Trump's Second Term and Europe's Strategic Autonomy
DOI:
https://doi.org/10.5281/zenodo.17241229Keywords:
US foreign policy, Trump administration, NATO, European security, transatlantic trust, armed interdependence, soft power.Abstract
This article examines the impact of Donald Trump's second presidency on the “price” of American leadership in the Euro-Atlantic space and its implications for the trajectory of European strategic autonomy. Methodologically, the work combines the logic of complex interdependence and soft power with approaches of “weaponized interdependence” and network power, and uses a two-layer model of trust (specific versus general) to track the effects of White House signals on NATO cohesion. The source base comprises official EU and NATO documents, peer-reviewed studies on transatlantic trust, and developments in EU defense and industrial policy. It is shown that the transition to a “coercive” logic (tariffs, export controls, conditional guarantees) does indeed generate one-off concessions, but at the same time increases the political risk of interaction with the US for partners, stimulating a shift away from the dollar and American technology hubs, and the proliferation of minilateral and “club” formats outside Washington. The accumulation of blows to specific trust gradually “sinks” into the plane of general trust, which complicates the mobilization of coalitions and increases the costs of deterrence in crises.

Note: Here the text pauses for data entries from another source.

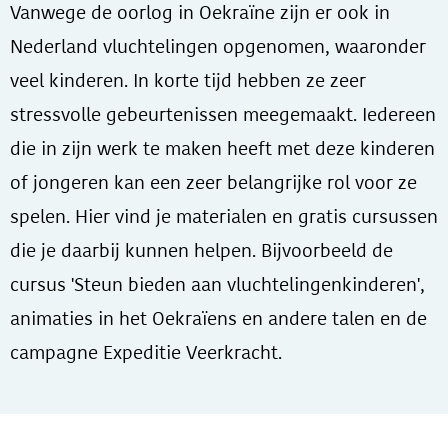
Vanwege de oorlog in Oekraïne zijn er ook in
Nederland vluchtelingen opgenomen, waaronder
veel kinderen. In korte tijd hebben ze zeer
stressvolle gebeurtenissen meegemaakt. Iedereen
die in zijn werk te maken heeft met deze kinderen
of jongeren kan een zeer belangrijke rol voor ze
spelen. Hier vind je materialen en gratis cursussen
die je daarbij kunnen helpen. Bijvoorbeeld de
cursus 'Steun bieden aan vluchtelingenkinderen',
animaties in het Oekraïens en andere talen en de
campagne Expeditie Veerkracht.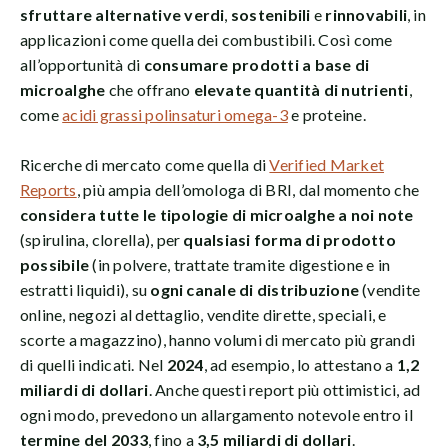
sfruttare alternative verdi
,
sostenibili
e
rinnovabili
, in
applicazioni come quella dei combustibili. Così come
all’opportunità di
consumare prodotti a base di
microalghe
che offrano
elevate quantità di nutrienti
,
come
acidi grassi polinsaturi omega-3
e proteine.
Ricerche di mercato come quella di
Verified Market
Reports
, più ampia dell’omologa di BRI, dal momento che
considera tutte le tipologie di microalghe a noi note
(spirulina, clorella), per
qualsiasi forma di prodotto
possibile
(in polvere, trattate tramite digestione e in
estratti liquidi), su
ogni canale di distribuzione
(vendite
online, negozi al dettaglio, vendite dirette, speciali, e
scorte a magazzino), hanno volumi di mercato più grandi
di quelli indicati. Nel
2024
, ad esempio, lo attestano a
1,2
miliardi di dollari
. Anche questi report più ottimistici, ad
ogni modo, prevedono un allargamento notevole entro il
termine del 2033
, fino a
3,5 miliardi di dollari
.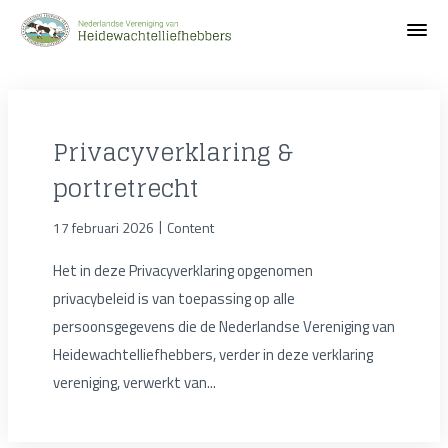
Privacyverklaring &
portretrecht
|
17 februari 2026
Content
Het in deze Privacyverklaring opgenomen
privacybeleid is van toepassing op alle
persoonsgegevens die de Nederlandse Vereniging van
Heidewachtelliefhebbers, verder in deze verklaring
vereniging, verwerkt van...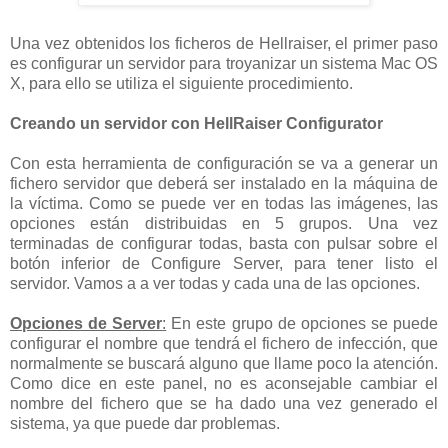
Una vez obtenidos los ficheros de Hellraiser, el primer paso
es configurar un servidor para troyanizar un sistema Mac OS
X, para ello se utiliza el siguiente procedimiento.
Creando un servidor con HellRaiser Configurator
Con esta herramienta de configuración se va a generar un
fichero servidor que deberá ser instalado en la máquina de
la víctima. Como se puede ver en todas las imágenes, las
opciones están distribuidas en 5 grupos. Una vez
terminadas de configurar todas, basta con pulsar sobre el
botón inferior de Configure Server, para tener listo el
servidor. Vamos a a ver todas y cada una de las opciones.
Opciones de Server
:
En este grupo de opciones se puede
configurar el nombre que tendrá el fichero de infección, que
normalmente se buscará alguno que llame poco la atención.
Como dice en este panel, no es aconsejable cambiar el
nombre del fichero que se ha dado una vez generado el
sistema, ya que puede dar problemas.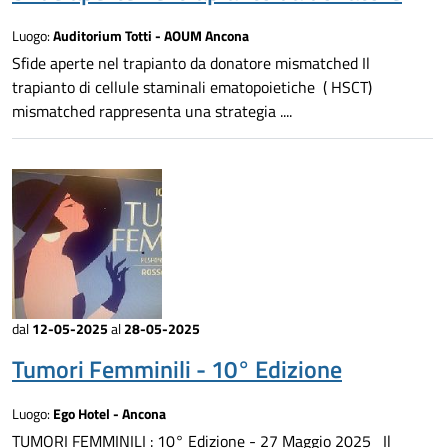
Luogo:
Auditorium Totti - AOUM Ancona
Sfide aperte nel trapianto da donatore mismatched Il
trapianto di cellule staminali ematopoietiche ( HSCT)
mismatched rappresenta una strategia ....
dal
12-05-2025
al
28-05-2025
Tumori Femminili - 10° Edizione
Luogo:
Ego Hotel - Ancona
TUMORI FEMMINILI : 10° Edizione - 27 Maggio 2025 Il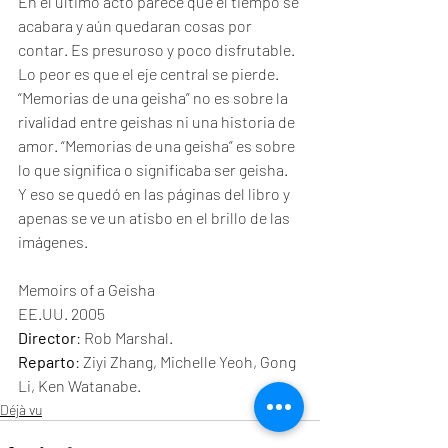
En el último acto parece que el tiempo se 
acabara y aún quedaran cosas por 
contar. Es presuroso y poco disfrutable. 
Lo peor es que el eje central se pierde. 
“Memorias de una geisha” no es sobre la 
rivalidad entre geishas ni una historia de 
amor. “Memorias de una geisha” es sobre 
lo que significa o significaba ser geisha. 
Y eso se quedó en las páginas del libro y 
apenas se ve un atisbo en el brillo de las 
imágenes.
Memoirs of a Geisha
EE.UU. 2005
Director
: Rob Marshal.
Reparto
: Ziyi Zhang, Michelle Yeoh, Gong 
Li, Ken Watanabe.
Déjà vu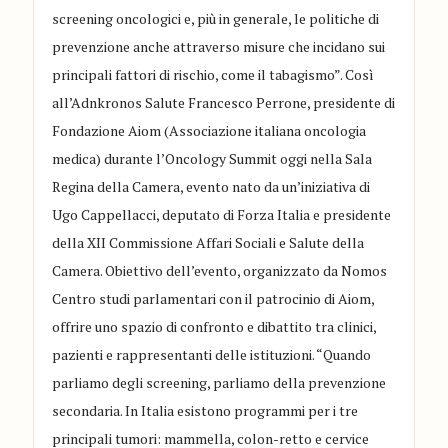
screening oncologici e, più in generale, le politiche di
prevenzione anche attraverso misure che incidano sui
principali fattori di rischio, come il tabagismo”. Così
all’Adnkronos Salute Francesco Perrone, presidente di
Fondazione Aiom (Associazione italiana oncologia
medica) durante l’Oncology Summit oggi nella Sala
Regina della Camera, evento nato da un’iniziativa di
Ugo Cappellacci, deputato di Forza Italia e presidente
della XII Commissione Affari Sociali e Salute della
Camera. Obiettivo dell’evento, organizzato da Nomos
Centro studi parlamentari con il patrocinio di Aiom,
offrire uno spazio di confronto e dibattito tra clinici,
pazienti e rappresentanti delle istituzioni. “Quando
parliamo degli screening, parliamo della prevenzione
secondaria. In Italia esistono programmi per i tre
principali tumori: mammella, colon-retto e cervice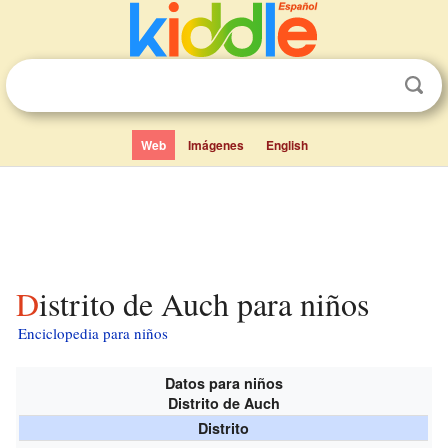
Web
Imágenes
English
Distrito de Auch para niños
Enciclopedia para niños
Datos para niños
Distrito de Auch
Distrito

Against this backdrop, strategic autonomy in Europe is evolving from a political slogan to a practical “insurance policy”: instead of disengagement, there is an expansion of joint capabilities in ammunition, air defense/missile defense, ISR, logistics, and joint production, embedded in NATO planning and standards. The scientific novelty lies in the integration of networked approaches to power with the operationalization of trust as a strategic resource that can be quickly expended but cannot be quickly restored. The author concludes that the least costly trajectory for both sides of the Atlantic is to make coercion an exception with clear allied safeguards and to systematically rebuild attractiveness; otherwise, order will be maintained, but with greater friction and a weaker US centrality.